Il attrapa le bras de Linus et la scène se figea. Dap pouvait sentir la pulsation du cœur de Linus dans son poignet, alors même que son visage devenait de marbre et que ses yeux lançaient des éclairs. Dap choisit de s’en moquer et avança la main jusqu’à serrer l’avant-bras de Linus.
— Si on continuait ?
— Continuait quoi ? murmura Linus sur un ton d’avertissement.
— Ça. Nous deux. En dehors des heures de boulot. Ou même… pendant.
Dap fixait le faciès de Linus sans cligner des yeux. Il savait qu’il revoyait la scène d’hier soir, par flashs peut-être, il savait que la sensation de la main de Dap sur son bras l’aiderait au moins à s’en rappeler. Linus prit une profonde inspiration. Ses doigts rejoignirent ceux de Dap et un par un, les décrochèrent de son bras.

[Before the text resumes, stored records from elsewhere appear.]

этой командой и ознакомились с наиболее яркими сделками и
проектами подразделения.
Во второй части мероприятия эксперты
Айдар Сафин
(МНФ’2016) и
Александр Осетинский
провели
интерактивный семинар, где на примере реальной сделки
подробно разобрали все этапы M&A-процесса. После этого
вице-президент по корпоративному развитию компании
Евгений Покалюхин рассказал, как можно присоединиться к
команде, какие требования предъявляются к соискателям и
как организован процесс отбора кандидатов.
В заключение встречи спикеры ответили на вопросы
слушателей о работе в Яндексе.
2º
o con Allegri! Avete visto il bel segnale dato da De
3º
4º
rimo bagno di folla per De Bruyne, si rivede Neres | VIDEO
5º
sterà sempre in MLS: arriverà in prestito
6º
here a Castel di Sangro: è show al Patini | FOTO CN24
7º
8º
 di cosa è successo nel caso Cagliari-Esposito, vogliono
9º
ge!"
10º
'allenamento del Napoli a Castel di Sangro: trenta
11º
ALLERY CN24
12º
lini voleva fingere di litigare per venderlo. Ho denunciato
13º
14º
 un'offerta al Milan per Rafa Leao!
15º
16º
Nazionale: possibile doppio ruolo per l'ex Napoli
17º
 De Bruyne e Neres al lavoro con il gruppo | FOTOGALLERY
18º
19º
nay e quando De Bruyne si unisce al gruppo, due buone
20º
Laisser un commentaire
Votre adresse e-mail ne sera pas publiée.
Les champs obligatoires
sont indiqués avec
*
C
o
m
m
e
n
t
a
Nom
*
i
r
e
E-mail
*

— Ça ne serait pas une bonne idée.
— Mais tu y penses ? rétorqua Dap, les fesses au bord de sa chaise. J’ai pas détesté hier soir, je ne sais pas si j’ai été très… hum explicite à ce sujet. Je serais pas contre recommencer.
Linus émit à nouveau ce rire de gorge moqueur.
— Ce n’était pas non plus extraordinaire.
— Ah ?
— Mec, grinça Linus des étincelles cruelles au fond des prunelles, je t’ai laissé plusieurs fois prendre les commandes et tu n’as rien fait de bien exceptionnel. J’ai connu mieux et moins pataud.
— Faisons mieux dans ce cas.
Linus éclata de rire. La gare commençait à se désemplir à travers la baie vitrée, il ne devait pas être loin de neuf heures du soir. Dap ne songeait plus au temps qu’il lui faudrait pour rentrer, ni à son lit qui l’attendait. Toute son attention était concentré sur le type qui s’agitait sur la chaise en face de lui. Un type qu’il devait respecter comme son propre patron, et dont il mourrait d’envie de baiser avec.
— Tu es sérieux.
— Je suis sérieux, déclara Dap en même temps.
Il la vit, l’étincelle d’hésitation dans le regard de Linus. Une poigne de chaleur fouailla les entrailles de Dap. Il se redressa sur son siège, se demandant si les toilettes de ce café avaient une porte qui fermait bien.
Il devait avoir l’air trop affamé. Linus leva à nouveau les yeux au ciel et secoua la tête.
— Je ne peux pas croire le tournant de cette discussion. C’est non, bien sûr que c’est non.
— Ok.
Dap se rassit au fond de son siège, prenant de longues inspirations pour calmer le sang qui battait dans ses membres. Linus écarquilla les yeux, à nouveau ce demi-sourire sur les lèvres.
— Tu étais prêt à y aller ou je rêve ?
— Tu as dit non et ça me suffit. Je gère le reste comme je peux.
— De toute évidence. Voici pour ma limonade. Bonne soirée et à demain.
Les pièces tintèrent sur la table avant d’être happés par les doigts avides du serveur. Dap paya le reste en carte bancaire, sans prêter attention à autre chose qu’à la silhouette de Linus qui s’effaçait de l’autre côté de la gare.